Some data relationships are simple nonsense, such as buying a ballet shoe and a fishing pole. Does this mean there are a lot of fishing ballerinas out there? More likely the individual purchased 1 or both products as gifts for someone else. We call these spurious correlations and they’re dangerous. Planning based on spurious correlations is likely to fail.
Getting out of functional silos
Many organizations still organize around function — operations, marketing, finance … While modern management theory suggests these organizational structures don’t work very well, they’re deadly when it comes to making data talk. Not only does data get embargoed within the functional group so others don’t even know it exists, but functional thinking pervades the organization making it hard for everyone to think about how x is related to y.

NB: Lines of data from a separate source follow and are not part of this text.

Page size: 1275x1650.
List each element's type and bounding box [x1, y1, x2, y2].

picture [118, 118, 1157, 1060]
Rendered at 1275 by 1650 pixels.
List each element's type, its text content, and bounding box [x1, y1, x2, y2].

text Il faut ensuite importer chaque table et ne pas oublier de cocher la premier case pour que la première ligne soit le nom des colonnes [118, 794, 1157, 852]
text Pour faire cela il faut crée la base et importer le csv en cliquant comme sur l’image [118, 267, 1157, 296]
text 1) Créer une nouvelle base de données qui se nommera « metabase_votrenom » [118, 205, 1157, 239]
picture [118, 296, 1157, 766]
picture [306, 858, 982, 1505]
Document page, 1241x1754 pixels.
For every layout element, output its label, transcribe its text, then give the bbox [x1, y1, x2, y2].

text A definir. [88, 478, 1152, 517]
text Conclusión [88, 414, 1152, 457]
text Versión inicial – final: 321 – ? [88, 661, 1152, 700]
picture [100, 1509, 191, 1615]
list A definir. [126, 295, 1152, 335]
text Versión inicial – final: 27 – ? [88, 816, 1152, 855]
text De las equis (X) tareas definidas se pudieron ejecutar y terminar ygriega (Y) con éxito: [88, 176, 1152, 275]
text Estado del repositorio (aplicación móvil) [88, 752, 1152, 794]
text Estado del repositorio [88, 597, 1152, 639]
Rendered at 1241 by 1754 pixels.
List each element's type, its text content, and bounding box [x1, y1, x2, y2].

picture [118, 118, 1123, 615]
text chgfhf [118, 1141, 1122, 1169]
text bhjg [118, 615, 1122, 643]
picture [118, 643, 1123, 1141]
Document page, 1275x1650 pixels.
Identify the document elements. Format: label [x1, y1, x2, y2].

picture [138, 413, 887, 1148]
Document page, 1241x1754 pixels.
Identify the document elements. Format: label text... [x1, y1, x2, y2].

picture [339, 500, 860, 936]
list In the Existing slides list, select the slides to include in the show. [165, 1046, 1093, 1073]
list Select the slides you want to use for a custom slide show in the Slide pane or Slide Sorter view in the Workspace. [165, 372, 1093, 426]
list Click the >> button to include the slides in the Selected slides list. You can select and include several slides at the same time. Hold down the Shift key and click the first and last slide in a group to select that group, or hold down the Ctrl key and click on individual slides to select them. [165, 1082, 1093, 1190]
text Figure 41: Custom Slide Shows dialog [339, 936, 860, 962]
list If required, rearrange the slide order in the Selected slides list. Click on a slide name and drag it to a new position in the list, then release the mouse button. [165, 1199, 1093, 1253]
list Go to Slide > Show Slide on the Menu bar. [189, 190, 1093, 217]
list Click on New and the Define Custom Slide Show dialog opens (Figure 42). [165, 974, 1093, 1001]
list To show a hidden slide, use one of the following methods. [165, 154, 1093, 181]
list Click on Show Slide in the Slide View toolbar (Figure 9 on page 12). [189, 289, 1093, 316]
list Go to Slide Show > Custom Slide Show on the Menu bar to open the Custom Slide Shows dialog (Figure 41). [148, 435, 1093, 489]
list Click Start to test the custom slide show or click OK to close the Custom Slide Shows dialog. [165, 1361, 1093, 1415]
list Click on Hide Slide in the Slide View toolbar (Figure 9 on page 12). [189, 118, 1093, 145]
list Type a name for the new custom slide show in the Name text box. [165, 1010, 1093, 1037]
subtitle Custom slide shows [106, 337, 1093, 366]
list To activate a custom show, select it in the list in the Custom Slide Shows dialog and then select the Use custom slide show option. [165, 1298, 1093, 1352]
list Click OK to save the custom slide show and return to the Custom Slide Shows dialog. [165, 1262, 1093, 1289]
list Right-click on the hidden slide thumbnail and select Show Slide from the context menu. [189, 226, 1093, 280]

Organizations are like ecosystems — every area contributes to the success or failure of every other area. They depend on each other. For instance, social media isn’t just a communication channel, it’s the source of consumer insights. When Mark, from Microsoft, noticed comments surfacing about the Surface computer right after it launched, he shared insights with the operations groups working on the next iteration of the Surface so they could enhance its user experience.
Examples of firms making data talk
Forbes demonstrates how a telecommunications company combined big data across all marketing channels — social and traditional media spends with sales and customer use data across social platforms to build a model quantifying the impact of their marketing spend. Results showed the importance of customer engagement with the firm’s call center — which performed poorly in the eyes of customers. By shifting spend from traditional media to improve call center performance, the firm improved customer sentiment and increased revenue by millions of dollars.
The key to using big data is to keep it simple — and manageable. Tahari, the women’s clothing company, found the benefit of KISS (keep it simple, stupid) early in their BI journey. Using visualizations to summarize a 200-page report brought actionable insights to managers who failed to find the same kernels in the longer report. After building a predictive model based on 3 years of sales data, managers better predict which sizes and styles will sell to a given retail store and how a retail sale impacts demand from their retail buyers. Armed with this knowledge, the company does far less air shipping (at 3X the cost) and more shipping by boat from their manufacturing sourced in the far east.
Some final thoughts on making data talk
Yesterday, I went to an analytics roundtable organized by IBM, which prompted this post. They obviously touted their own tools, but a number of companies make products that create similar insights for your business. In fact, Predictive Analytics Today curated a list of the top 21 brands, including not only IBM but SAP, SAS, Oracle.